If that weren't enough, there's a secret surrounding Big Jim's stockpile of propane, and he has a killer Alexander Haig-ish plan to take charge of the terrified town. "He's such a fun character to play, because while the dome is a tragedy for everybody else, for him it's an opportunity," Norris says. "He does whatever he can, and if murder happens, it happens. He's got no problem with that being an issue." And before you can say, "Holy fascist state!" tough decisions are made to save what's left of the group's resources and sanity. "What do you do when you run out of fuel, or there are no doctors because they're all trapped outside? How do you start over?" Baer asks. "When things run amok, you've got to do something."
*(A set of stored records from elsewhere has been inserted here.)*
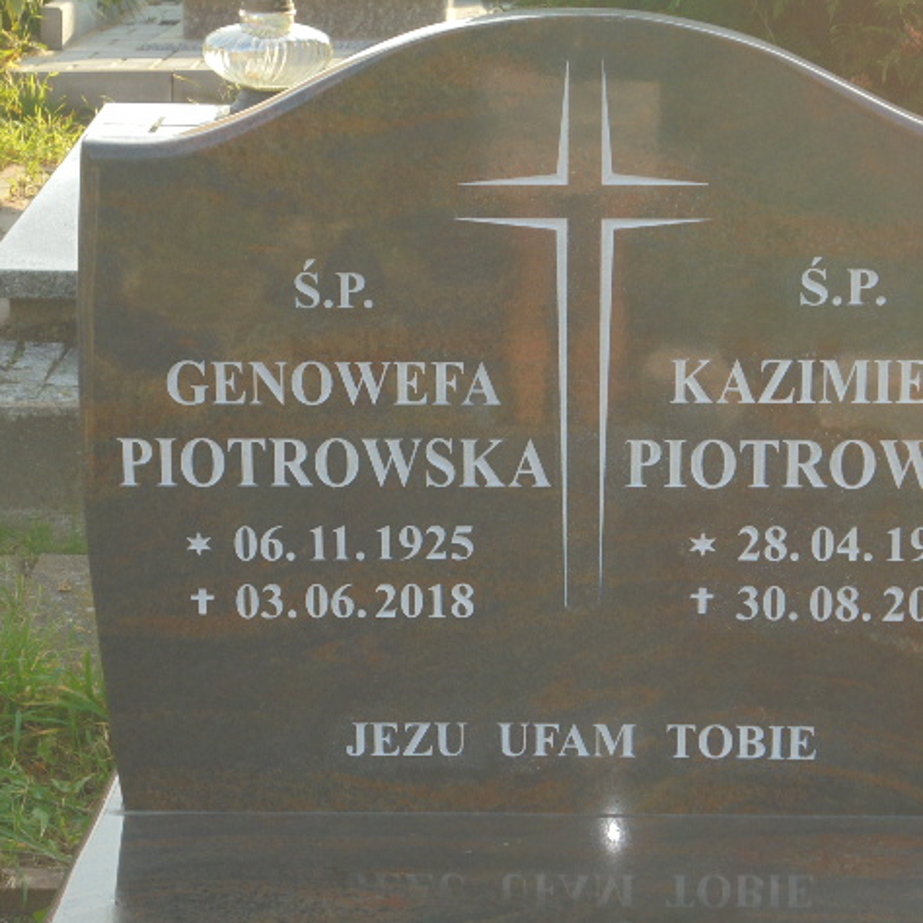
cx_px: 526
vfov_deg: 17.6
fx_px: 2987
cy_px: 460
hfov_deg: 17.6
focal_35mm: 99
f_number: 6.7
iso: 100
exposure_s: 1/80
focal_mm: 14.9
The producers faced a similar situation when wrangling King's sprawling opus. At more than a thousand pages, it overflowed with characters and storylines that have been tweaked, cut or entirely re-imagined for a tighter TV focus. Without spoiling anything for those who have not read the book, one of the story's most gruesome deaths has been turned into an equally harrowing kidnapping subplot for Robertson's Angie; Lefevre's reporter has been aged down from her mid-fifties; Hinds's and Mathis's roles were added; and the book's conclusion underwent a total rewrite. "A lot of people apparently weren't all that happy with how [the book] ended," explains Bender. "Brian and Neal have a different ending in mind, and [it has] Stephen King's blessing." In fact, the producers say that the master of horror is "100 percent" on board with the alterations. "He's been completely supportive. He's a big fan, and he has great ideas," Baer says. "It's been wonderful."

Sounds like this dark Dome is where his heart is.

Under the Dome premieres Monday, June 24 at 10/9c on CBS.